Погруженная в мысли, не улавливаю момент, когда лифт открывается. Опустив голову и глядя под ноги, очнувшись, двигаюсь на выход, влипнув всем телом в чью-то фигуру. А когда поднимаю глаза — каменею на месте. Передо мной Алексеев собственной персоной. Старший, чтоб его. И на лице такой ураган эмоций, что мне хочется провалиться под землю сию же секунду.
Угрожающе двигается на меня. Вталкивает обратно в лифт, ударяет по кнопкам, и я слышу, как сдвигаются спасительные створки. Твою ж мать, блять. Смотреть в разгневанное лицо выше моих сил. Вжимаюсь спиной в стеклянную стенку и замираю как кролик перед удавом.
— Далеко собралась? — шипяще и настолько грубо, что хочется еще сильнее съеживаться. Даже сопротивляться и оправдываться или спорить не рискую. Сжимаю в руке перчатки. Дышу загнанно и слышу, как в висках бьется кровь. Боженька, ты там есть? Спаси и сохрани. Умоляю. Потому что походу смерть моя близится. — Я спрашиваю: далеко собралась? М-м? — Подходит близко-близко, сжимает в руке мой подбородок и заставляет взглянуть ему в лицо.
Даже если бы я могла ответить, вряд ли бы открыла рот. Но собственным захватом он лишает меня такой возможности априори. Я часто видела разные эмоции в его глазах когда-то очень давно. Помню, каким он может быть, когда выходит из себя, и это чуток страшно, но тело, прирученное этим мужчиной, отзывается даже на долбаную грубость.
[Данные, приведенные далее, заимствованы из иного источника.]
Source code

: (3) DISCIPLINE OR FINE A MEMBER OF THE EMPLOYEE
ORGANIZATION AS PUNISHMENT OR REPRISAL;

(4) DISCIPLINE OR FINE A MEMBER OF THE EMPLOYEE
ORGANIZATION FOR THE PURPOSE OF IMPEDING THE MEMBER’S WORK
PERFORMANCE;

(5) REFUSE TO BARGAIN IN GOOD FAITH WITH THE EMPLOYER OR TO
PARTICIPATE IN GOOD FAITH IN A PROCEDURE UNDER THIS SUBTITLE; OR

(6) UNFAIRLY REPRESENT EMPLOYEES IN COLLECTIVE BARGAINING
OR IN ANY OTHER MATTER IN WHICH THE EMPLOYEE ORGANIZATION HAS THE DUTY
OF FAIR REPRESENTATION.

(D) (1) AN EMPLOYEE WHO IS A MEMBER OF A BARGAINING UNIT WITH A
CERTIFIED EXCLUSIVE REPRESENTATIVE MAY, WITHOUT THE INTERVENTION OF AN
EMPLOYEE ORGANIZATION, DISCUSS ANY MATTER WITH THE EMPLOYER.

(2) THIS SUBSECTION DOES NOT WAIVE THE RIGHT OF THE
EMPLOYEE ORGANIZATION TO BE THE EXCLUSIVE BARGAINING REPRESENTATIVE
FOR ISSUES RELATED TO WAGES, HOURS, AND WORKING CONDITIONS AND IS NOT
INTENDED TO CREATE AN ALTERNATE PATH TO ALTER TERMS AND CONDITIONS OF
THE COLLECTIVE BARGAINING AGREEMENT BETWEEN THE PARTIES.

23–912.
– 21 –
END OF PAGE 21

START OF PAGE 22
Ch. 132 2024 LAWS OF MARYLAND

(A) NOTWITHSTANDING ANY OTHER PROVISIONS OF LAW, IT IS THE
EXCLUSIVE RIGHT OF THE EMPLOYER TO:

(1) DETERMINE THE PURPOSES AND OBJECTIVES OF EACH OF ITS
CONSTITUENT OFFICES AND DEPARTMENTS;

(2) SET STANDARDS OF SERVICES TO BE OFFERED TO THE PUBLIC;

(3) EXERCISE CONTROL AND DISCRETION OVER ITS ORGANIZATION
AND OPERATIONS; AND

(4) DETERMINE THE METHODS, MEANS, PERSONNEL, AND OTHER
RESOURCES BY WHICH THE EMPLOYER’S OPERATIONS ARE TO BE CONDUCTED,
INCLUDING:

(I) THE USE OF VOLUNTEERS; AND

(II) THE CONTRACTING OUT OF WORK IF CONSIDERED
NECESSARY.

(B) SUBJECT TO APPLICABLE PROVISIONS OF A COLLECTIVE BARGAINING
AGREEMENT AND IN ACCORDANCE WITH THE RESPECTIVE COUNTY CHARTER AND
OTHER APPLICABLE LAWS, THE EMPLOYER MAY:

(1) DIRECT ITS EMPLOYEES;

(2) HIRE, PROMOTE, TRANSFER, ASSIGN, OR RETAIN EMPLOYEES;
И вроде надо возмущаться и вырываться… Вроде. Надо. Правда?
— Куда же ты, ночная бабочка, снова летишь? А? — Чувствую его дыхание. А внутри так и подколачивает. Ноги непослушные, руки подрагивают. Я не понимаю, к чему все идет. Но одно я знаю точно: он срывается. Вот в этот самый момент Леша срывается с катушек. И я как бы этого хотела и, наверное, хочу. Наверное. Только я все же не понимаю, к чему все идет. К чему? Зачем? Что катализатор? Тот факт, что на меня кто-то позарился?